Each line in the entries below that holds the word "viol" belongs in the answer.
***** INPUT MATERIAL *****
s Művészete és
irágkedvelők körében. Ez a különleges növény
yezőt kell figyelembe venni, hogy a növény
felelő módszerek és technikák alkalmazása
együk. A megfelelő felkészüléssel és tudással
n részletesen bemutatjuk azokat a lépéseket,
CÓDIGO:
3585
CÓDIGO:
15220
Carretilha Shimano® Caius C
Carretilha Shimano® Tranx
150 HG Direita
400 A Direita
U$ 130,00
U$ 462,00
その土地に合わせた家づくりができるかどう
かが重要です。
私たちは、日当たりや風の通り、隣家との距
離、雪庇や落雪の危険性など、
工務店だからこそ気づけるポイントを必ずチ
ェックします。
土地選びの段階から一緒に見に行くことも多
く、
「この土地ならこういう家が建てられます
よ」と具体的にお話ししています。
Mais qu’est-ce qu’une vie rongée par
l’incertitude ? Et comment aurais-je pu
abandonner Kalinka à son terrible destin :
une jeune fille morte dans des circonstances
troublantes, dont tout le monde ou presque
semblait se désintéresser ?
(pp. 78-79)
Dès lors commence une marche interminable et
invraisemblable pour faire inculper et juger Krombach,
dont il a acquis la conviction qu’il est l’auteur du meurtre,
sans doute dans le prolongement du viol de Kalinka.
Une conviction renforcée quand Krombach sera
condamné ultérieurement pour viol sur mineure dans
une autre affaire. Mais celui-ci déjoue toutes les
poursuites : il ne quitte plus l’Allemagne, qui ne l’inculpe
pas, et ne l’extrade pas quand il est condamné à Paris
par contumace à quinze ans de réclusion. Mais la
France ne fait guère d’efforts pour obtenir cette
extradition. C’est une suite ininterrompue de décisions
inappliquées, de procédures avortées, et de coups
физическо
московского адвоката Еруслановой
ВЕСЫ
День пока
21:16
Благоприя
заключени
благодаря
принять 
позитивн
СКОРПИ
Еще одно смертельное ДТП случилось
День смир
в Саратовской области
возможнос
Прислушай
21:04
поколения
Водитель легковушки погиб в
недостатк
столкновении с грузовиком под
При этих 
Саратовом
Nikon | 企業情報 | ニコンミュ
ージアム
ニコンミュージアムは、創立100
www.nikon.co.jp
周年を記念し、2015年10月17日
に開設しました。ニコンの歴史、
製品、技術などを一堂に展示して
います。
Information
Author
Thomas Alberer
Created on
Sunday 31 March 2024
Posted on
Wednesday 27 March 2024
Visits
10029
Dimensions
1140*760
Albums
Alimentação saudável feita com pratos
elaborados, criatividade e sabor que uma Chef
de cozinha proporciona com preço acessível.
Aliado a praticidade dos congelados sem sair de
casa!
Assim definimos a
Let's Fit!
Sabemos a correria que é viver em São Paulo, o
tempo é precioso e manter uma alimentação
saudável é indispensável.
*****
• RESPONSE AREA
sans doute dans le prolongement du viol de Kalinka.
condamné ultérieurement pour viol sur mineure dans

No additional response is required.